EXERCISE DESCRIPTION »
Identify all lines in the data containing the string "Enterprise". Copy them out.

__________

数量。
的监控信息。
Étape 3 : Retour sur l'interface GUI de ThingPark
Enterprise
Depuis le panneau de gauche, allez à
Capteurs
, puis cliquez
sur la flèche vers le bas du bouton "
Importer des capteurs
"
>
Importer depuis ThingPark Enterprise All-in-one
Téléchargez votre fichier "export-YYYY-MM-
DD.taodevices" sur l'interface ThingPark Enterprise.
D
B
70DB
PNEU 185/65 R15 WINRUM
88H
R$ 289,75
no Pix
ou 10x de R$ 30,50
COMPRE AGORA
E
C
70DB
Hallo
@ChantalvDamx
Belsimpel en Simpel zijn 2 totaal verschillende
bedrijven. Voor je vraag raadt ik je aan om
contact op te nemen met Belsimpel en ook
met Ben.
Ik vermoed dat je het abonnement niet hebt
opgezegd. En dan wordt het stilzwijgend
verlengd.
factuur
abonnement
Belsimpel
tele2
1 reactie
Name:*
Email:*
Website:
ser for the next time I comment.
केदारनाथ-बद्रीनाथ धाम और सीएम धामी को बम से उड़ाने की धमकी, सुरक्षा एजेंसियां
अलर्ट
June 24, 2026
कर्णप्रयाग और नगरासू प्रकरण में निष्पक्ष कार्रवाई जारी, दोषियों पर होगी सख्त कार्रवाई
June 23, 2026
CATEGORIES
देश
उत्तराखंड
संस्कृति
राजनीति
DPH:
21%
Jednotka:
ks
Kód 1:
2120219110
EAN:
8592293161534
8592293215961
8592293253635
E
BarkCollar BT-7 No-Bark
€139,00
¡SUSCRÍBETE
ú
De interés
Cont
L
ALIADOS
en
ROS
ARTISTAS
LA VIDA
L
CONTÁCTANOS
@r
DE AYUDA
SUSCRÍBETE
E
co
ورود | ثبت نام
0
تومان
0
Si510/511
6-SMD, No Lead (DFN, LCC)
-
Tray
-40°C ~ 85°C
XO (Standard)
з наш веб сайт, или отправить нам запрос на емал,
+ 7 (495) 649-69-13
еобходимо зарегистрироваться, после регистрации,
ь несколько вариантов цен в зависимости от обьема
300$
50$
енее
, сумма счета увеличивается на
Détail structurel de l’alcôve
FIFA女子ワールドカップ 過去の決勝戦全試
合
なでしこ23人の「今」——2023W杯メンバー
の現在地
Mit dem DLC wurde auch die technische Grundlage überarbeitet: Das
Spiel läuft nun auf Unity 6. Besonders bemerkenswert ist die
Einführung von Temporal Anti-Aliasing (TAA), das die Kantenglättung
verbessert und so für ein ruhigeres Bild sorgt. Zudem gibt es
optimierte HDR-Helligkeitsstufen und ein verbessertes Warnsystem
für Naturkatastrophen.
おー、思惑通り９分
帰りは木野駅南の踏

__________

TASK OUTPUT »
Enterprise
Importer depuis ThingPark Enterprise All-in-one
DD.taodevices" sur l'interface ThingPark Enterprise.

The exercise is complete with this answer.